People showing signs of heart damage in middle age are more likely to develop dementia later in life, according to new research led by University College London (UCL).
The study, published in the European Heart Journal and funded by the British Heart Foundation, found that middle-aged adults with higher blood levels of cardiac troponin I were significantly more likely to develop dementia in the following decades. Elevated troponin levels were detectable as early as 25 years before dementia diagnosis.
While doctors typically test for very high troponin levels when diagnosing heart attacks, even modest elevations can indicate silent or ongoing heart muscle injury. Such damage may affect blood vessel health and blood flow to the brain, increasing dementia risk.
Poor heart health in midlife puts people at greater risk of dementia later in life. Brain damage in dementia develops slowly, often over decades. Managing shared risk factors, such as high blood pressure, could slow or even prevent both dementia and cardiovascular disease.
Further research is needed to determine how accurately troponin can predict future dementia risk, but protein could eventually form part of a predictive risk score.
Dementia encompasses a range of conditions that cause damage to brain cells, resulting in memory loss, cognitive decline, and impaired reasoning. The 2024 Lancet Commission on Dementia estimated that up to 17% of dementia cases could be prevented or delayed by improving cardiovascular risk factors such as high blood pressure, cholesterol, inactivity, and obesity.
The current research drew on data from nearly 6,000 participants in the long-running Whitehall II study, which has tracked British civil servants since 1985 to explore ageing and health. Participants, aged 45 to 69 at the time, had high-sensitivity troponin tests, which can detect minute elevations far below those seen in heart attacks. None had dementia or cardiovascular disease at baseline.
Over an average 25-year follow-up, 695 participants developed dementia. Those individuals consistently had higher midlife troponin levels, sometimes decades before their diagnosis, than matched controls. Participants with the highest troponin levels at the outset faced a 38% greater risk of developing dementia by the study’s end.
After accounting for factors such as sex, ethnicity, and education, the researchers found that higher troponin levels were associated with faster cognitive decline. At age 80, individuals with elevated troponin performed like peers 1.5 years older; by age 90, the gap widened to around two years.
Brain scans of a subset of 641 participants reinforced these findings.

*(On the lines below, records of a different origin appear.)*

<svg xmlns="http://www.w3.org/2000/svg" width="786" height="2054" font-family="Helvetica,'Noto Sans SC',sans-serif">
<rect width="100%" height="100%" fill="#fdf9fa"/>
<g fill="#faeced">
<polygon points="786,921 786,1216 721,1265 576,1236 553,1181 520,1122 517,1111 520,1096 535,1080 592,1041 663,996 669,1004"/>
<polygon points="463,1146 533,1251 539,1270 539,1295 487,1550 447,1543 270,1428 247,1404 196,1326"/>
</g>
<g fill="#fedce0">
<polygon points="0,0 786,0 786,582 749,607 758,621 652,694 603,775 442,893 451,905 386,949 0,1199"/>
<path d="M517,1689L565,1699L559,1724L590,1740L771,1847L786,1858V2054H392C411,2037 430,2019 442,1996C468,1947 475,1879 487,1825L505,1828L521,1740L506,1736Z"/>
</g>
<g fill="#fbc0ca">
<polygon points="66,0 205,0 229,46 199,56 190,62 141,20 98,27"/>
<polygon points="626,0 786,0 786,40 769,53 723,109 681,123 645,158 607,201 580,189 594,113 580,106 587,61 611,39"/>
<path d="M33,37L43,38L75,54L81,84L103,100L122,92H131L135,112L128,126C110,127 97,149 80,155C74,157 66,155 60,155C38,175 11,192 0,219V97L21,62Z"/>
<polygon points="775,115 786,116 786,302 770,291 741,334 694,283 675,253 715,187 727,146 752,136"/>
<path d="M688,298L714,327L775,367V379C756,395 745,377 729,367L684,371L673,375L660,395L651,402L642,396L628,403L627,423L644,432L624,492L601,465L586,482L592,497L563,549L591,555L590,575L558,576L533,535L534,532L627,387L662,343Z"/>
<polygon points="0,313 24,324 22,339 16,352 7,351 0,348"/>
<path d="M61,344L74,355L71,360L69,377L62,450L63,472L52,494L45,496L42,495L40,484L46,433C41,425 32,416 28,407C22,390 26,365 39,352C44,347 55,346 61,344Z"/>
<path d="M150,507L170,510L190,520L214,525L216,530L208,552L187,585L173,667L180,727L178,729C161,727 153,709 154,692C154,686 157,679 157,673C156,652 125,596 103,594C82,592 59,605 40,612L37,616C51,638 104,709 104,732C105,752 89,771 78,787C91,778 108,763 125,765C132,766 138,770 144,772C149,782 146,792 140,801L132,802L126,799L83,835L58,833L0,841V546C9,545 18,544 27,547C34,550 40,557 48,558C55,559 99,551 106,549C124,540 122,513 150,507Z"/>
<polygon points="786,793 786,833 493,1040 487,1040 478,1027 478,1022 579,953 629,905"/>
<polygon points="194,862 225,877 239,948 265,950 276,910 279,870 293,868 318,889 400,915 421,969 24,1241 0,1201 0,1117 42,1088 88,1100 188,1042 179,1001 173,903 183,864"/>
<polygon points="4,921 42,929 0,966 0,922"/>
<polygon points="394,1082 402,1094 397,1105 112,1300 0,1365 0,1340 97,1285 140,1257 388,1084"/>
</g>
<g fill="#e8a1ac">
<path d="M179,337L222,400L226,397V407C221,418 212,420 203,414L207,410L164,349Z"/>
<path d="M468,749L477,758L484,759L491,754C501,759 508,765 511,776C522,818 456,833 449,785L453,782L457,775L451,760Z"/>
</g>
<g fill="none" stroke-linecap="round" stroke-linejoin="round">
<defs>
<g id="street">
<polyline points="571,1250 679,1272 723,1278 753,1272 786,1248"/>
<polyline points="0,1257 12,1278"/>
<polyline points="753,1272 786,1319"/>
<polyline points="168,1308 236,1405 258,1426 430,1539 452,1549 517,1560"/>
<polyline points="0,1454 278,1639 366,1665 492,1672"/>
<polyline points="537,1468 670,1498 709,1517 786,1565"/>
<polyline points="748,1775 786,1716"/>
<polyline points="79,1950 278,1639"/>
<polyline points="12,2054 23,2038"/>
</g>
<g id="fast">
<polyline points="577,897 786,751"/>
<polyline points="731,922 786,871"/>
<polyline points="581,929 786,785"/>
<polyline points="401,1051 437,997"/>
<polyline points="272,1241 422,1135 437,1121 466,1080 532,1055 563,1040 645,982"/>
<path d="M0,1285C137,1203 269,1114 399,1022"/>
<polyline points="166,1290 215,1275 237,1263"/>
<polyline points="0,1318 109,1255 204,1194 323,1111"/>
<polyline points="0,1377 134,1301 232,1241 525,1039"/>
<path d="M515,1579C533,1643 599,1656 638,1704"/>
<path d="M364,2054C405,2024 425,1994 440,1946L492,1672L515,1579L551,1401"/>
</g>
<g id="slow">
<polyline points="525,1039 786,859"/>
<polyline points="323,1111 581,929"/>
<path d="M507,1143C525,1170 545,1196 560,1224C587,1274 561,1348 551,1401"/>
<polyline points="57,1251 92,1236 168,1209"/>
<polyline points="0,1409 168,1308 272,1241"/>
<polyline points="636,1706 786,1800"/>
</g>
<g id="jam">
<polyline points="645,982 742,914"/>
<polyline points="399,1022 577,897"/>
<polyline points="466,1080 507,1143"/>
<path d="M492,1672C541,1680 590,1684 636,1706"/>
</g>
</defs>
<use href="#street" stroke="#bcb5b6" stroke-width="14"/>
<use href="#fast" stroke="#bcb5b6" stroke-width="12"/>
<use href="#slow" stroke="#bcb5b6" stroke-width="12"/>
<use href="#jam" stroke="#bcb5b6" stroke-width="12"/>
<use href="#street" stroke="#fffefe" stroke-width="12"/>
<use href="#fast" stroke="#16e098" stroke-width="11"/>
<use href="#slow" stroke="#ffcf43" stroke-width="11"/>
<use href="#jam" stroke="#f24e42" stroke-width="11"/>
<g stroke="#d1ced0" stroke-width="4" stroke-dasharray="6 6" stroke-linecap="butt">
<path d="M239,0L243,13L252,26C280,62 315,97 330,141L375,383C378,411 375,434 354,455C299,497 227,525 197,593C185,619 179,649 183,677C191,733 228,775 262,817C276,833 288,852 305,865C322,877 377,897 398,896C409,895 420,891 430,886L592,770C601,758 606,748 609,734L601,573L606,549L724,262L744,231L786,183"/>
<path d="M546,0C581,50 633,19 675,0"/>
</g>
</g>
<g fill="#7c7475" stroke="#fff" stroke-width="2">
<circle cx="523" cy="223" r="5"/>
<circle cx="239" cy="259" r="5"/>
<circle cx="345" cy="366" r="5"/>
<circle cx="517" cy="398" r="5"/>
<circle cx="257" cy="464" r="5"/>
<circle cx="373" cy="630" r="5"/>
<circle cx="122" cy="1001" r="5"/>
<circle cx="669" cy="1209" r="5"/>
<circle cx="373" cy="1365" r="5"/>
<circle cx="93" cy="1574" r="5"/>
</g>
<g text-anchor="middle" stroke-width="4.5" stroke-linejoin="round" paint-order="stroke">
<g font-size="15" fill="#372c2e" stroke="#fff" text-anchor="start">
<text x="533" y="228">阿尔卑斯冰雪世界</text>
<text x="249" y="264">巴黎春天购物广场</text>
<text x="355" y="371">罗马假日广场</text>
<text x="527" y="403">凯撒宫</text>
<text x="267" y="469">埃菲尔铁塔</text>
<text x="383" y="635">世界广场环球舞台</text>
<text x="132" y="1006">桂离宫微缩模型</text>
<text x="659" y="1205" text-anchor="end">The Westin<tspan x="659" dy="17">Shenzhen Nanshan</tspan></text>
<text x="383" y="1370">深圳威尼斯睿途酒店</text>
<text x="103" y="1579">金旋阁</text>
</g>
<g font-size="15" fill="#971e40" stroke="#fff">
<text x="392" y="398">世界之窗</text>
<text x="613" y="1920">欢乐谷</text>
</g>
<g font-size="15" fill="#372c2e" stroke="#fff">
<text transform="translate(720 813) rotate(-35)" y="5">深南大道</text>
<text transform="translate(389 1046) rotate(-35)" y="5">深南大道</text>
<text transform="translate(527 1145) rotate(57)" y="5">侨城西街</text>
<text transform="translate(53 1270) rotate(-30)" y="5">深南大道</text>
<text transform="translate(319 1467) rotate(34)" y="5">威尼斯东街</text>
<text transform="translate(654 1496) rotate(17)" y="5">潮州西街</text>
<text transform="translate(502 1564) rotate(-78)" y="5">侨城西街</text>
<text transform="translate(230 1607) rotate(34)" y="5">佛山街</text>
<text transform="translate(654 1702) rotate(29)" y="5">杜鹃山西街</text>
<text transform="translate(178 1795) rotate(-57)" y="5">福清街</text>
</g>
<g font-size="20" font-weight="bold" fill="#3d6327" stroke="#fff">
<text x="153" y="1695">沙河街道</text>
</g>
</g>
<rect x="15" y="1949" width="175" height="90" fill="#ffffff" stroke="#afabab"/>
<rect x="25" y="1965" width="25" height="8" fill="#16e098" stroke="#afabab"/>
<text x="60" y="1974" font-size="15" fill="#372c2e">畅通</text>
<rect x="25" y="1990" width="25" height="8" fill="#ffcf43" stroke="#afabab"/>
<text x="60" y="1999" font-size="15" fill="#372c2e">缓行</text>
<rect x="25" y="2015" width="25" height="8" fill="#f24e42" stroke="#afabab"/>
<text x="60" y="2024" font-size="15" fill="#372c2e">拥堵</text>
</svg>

Those with the highest midlife troponin levels had smaller hippocampal volumes and reduced grey matter, suggesting brains equivalent to those of people roughly three years older.
This is the longest study to date linking raised cardiac troponin to cognitive decline and dementia. These results suggest that troponin levels in midlife may be a particularly useful biomarker for predicting dementia risk.
Heart and brain health are inseparable. Middle age appears to be a particularly critical window, with damage at this stage setting a long-term trajectory of decline. Protecting heart health, through blood pressure control, cholesterol management, physical activity, healthy weight, and avoiding smoking, also gives the human brain the best chance to age well.